女の子が欲しかったママ(ガリエンヌ)のもとに生まれた3人兄弟の末っ子、ギョーム(ガリエンヌ)。エレガントなママに憧れて女の子のように育った彼は、父親(アンドレ・マルコン)から無理やり男子校の寄宿舎に入れられてしまう。だが、身のこなしが女の子っぽいギョームは男っ気ムンムンの寄宿生たちからいじめの対象となり、英国の学校へ転校せざるを得なくなった。
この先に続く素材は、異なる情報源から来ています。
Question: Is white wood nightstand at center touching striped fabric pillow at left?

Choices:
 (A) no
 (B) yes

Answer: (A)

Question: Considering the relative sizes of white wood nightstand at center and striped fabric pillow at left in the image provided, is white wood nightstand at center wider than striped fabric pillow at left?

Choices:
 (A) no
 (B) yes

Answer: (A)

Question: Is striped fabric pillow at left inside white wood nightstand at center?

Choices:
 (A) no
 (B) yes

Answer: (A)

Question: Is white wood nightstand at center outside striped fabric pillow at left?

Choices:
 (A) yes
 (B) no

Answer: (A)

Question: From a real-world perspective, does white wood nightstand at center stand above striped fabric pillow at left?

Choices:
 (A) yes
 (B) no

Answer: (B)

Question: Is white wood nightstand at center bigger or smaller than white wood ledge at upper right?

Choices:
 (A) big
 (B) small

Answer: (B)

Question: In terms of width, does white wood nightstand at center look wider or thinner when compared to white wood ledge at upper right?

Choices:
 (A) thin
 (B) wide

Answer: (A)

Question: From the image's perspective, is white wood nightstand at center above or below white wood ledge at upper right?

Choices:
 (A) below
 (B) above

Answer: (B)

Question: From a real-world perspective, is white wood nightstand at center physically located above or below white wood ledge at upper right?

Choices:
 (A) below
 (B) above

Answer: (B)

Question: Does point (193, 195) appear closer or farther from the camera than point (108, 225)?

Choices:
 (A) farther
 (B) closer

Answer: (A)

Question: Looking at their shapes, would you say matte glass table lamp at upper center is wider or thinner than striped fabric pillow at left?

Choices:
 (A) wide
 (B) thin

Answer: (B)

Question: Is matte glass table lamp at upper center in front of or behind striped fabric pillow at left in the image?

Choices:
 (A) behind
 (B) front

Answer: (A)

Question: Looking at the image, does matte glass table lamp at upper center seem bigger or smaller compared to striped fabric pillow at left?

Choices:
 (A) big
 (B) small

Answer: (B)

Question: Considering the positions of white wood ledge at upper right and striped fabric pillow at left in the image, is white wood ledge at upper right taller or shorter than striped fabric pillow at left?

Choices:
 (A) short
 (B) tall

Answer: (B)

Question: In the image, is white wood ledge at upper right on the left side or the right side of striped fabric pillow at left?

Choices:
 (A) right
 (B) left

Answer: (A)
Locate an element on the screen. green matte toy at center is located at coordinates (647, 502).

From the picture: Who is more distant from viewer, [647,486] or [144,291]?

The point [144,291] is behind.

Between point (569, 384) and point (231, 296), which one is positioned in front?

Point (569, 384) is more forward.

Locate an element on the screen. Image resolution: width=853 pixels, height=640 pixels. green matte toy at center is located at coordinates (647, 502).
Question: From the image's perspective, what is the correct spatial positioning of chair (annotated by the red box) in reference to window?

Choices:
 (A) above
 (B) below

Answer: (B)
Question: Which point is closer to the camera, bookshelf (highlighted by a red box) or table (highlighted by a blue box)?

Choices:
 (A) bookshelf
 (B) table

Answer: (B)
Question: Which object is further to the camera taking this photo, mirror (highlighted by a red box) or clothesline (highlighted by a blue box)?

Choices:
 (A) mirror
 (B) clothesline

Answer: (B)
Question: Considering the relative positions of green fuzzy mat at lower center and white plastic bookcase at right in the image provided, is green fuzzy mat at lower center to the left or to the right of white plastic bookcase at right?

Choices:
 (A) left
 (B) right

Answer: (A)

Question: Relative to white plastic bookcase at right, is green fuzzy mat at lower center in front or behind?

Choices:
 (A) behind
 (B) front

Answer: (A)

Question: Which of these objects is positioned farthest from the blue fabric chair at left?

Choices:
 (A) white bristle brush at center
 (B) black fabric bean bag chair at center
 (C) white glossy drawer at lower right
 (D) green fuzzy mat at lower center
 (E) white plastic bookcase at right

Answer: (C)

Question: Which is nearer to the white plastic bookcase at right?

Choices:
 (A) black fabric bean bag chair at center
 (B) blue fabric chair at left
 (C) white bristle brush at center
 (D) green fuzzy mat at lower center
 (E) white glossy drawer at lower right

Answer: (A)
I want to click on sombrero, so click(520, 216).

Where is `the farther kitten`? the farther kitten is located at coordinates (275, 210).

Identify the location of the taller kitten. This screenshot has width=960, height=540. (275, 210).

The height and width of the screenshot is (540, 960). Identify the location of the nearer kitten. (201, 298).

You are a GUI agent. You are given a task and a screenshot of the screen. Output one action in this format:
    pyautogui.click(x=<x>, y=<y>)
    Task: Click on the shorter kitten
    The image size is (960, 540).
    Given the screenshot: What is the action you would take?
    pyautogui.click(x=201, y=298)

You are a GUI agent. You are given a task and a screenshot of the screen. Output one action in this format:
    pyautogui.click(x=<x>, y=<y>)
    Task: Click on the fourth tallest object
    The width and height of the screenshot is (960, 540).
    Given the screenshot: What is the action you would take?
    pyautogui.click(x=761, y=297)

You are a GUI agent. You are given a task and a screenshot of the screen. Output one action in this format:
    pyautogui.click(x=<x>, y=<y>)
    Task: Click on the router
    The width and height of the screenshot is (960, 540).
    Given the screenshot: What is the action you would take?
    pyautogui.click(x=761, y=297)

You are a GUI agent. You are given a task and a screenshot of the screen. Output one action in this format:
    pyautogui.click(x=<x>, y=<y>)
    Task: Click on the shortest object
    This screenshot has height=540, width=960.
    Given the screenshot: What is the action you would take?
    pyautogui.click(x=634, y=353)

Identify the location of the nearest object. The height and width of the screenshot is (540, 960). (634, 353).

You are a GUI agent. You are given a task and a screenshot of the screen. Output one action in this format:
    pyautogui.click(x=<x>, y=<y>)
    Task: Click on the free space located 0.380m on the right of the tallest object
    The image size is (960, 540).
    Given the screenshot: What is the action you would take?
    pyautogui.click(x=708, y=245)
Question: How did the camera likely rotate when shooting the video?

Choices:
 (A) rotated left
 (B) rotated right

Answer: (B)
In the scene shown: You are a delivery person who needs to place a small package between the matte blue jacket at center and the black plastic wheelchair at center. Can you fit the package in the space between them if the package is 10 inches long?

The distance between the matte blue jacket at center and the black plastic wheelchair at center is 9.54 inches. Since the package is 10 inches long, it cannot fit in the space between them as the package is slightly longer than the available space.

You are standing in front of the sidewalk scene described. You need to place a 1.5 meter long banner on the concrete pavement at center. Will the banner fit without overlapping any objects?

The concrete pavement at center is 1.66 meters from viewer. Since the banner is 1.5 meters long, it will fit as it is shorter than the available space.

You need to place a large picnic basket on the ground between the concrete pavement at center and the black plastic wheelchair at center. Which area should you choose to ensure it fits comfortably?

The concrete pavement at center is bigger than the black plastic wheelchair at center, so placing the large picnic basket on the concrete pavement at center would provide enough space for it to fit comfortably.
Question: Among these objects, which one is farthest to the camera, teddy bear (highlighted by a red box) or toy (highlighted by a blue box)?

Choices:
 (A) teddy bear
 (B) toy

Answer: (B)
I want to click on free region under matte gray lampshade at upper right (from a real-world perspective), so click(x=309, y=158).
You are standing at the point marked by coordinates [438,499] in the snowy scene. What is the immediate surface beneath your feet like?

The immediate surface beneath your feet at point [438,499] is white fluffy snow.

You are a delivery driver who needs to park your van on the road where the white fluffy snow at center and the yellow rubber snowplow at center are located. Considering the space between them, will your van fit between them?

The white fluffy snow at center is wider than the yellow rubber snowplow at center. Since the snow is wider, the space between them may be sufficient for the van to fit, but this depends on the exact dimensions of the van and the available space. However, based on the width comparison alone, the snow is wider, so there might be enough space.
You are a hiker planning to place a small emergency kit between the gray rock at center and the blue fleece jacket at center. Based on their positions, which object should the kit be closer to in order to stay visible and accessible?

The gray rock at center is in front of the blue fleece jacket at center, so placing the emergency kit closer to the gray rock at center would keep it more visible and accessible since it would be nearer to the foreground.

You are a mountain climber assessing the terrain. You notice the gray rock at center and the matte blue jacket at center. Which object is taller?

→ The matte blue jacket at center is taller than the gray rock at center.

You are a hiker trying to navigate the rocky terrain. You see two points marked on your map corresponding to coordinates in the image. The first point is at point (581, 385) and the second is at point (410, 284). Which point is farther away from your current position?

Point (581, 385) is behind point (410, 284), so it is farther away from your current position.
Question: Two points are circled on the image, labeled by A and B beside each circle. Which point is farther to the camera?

今度は心穏やかに過ごせるかと思いきや、男子生徒を相手に大失恋。自分の人生はこれでいいのか? 疑問を抱いたギョームは自分探しの旅に出る。
ブルジョアの教育
ガリエンヌは、性別は男性でも心はすっかり女の子そのもの-という特殊事情ゆえの葛藤を、奇をてらって殊更に強調したかったわけではないという。「裕福なブルジョア階級に生まれた僕は幼い頃からさまざまな教育を受けてきました。その一つに『どんなにつらいことがあっても言い訳しない』という信条があります。彼らは愚痴も言わない。その辺の息苦しさも映画に盛り込みたかったわけです」。確かに作品に登場するギョームの父母は無駄口はきかないし、女性街道まっしぐらのギョームを目の当たりにした父親も、苦言をぽつりと漏らすといった程度のもの。「不機嫌なママ~」というタイトルもそんな事情を表現したものだろう。